For years, the conversation about moderation centered on two key pillars. First, what rules to write, what content is considered acceptable or prohibited, how do we define these terms, and who makes the final decision in the gray areas? And second, how to enforce them: how can we leverage both humans and artificial intelligence to find and flag inappropriate or even illegal content?
While these remain important elements to any moderation strategy, this approach only singles out bad actors after a breach. There is another equally critical tool in our arsenal that is not getting the attention it deserves: verification.
Most people think of verification as the “blue check mark,” a badge of honor bestowed on the elite and celebrities among us. However, verification is becoming an increasingly important tool in moderation efforts to combat negative issues like harassment and hate speech.
That blue check mark is more than just a signal showing who is important; it also confirms that a person is who they say they are, which is an incredibly powerful means of holding people accountable for their actions.
One of the biggest challenges facing social media platforms today is the explosion of fake accounts. Bots spread lies and misinformation like wildfire, and they spread faster than moderators can ban them.
That’s why Instagram began implementing new verification measures last year to combat this problem. By verifying users’ real identities, Instagram said it will “be able to better understand when accounts are trying to deceive their followers, hold them accountable, and keep our community safe.”
It’s important to remember that verification is not a single tactic, but rather a collection of solutions that must be used dynamically in tandem to be effective. The urgency of implementing verification is also greater than simply stopping the spread of questionable content. It can also help companies ensure that they stay on the right side of the law.
In person, we detect increasingly sophisticated fraud attempts ranging from the use of celebrity photos and data to create accounts to bizarre ID photos and even the use of deepfakes to mimic a live selfie.
That’s why it’s critical for verification systems to consider multiple signals when verifying users, including actively collected customer information (such as a photo ID), passive signals (their IP address or browser fingerprint) and third-party data sources (such as phone numbers and email risk lists). By combining multiple data points, a valid but stolen ID will not get through the gates because signals such as location or behavioral patterns will generate a red flag that this user’s identity is likely fraudulent or, at the very least, warrants further investigation.
This type of holistic verification system will allow social and user-generated content platforms to not only deter and flag bad actors, but also prevent them from repeatedly logging into their platform with new usernames and emails, a common tactic of trolls and account abusers who were banned.

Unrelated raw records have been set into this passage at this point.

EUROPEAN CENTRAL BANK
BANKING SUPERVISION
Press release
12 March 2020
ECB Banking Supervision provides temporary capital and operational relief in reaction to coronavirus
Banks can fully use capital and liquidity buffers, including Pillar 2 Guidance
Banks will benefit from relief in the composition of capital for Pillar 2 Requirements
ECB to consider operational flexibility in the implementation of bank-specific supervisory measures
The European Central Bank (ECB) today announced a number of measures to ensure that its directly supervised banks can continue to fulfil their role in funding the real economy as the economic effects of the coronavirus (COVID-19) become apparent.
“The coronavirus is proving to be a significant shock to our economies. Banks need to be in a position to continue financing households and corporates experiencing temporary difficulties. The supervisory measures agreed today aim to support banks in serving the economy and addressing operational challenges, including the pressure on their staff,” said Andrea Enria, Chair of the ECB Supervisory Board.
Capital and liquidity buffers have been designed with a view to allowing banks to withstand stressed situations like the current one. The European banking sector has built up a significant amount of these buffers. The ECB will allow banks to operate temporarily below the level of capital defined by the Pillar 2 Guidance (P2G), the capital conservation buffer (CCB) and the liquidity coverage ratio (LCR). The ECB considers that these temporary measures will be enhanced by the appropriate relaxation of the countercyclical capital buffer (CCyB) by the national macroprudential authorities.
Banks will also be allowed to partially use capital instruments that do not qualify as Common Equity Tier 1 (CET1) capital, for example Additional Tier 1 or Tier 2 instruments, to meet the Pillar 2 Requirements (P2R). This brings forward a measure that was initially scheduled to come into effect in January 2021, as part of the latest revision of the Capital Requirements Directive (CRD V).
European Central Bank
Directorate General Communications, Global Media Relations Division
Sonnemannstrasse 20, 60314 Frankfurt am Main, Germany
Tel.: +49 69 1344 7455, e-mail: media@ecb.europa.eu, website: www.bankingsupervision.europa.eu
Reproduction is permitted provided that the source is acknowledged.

Beyond individual account abusers, a multi-signaling approach can help manage a possibly bigger problem for social media platforms: coordinated disinformation campaigns. Any problem involving groups of bad actors is like fighting a multi-headed snake: you cut off one head only to have two more grow back in its place.
However, slaying the beast is possible when you have a comprehensive verification system that can help bring out clusters of bad actors based on shared properties. While these groups will continue to seek new ways in, multifaceted verification that is tailored to the end user can help keep them from running rampant.
Historically, identity verification systems like Jumio or Trulioo were designed for specific industries, such as financial services. But we are starting to see an increase in demand for industry-independent solutions like persona to keep up with these new and emerging use cases for verification. Almost every industry that operates online can benefit from verification, even those such as social media, where there is not necessarily a financial transaction to protect.
It is not a question of whether verification will become part of the solution for challenges such as moderation, but rather when. The technology and tools exist today, and it’s up to social media platforms to decide that it’s time to make this a priority.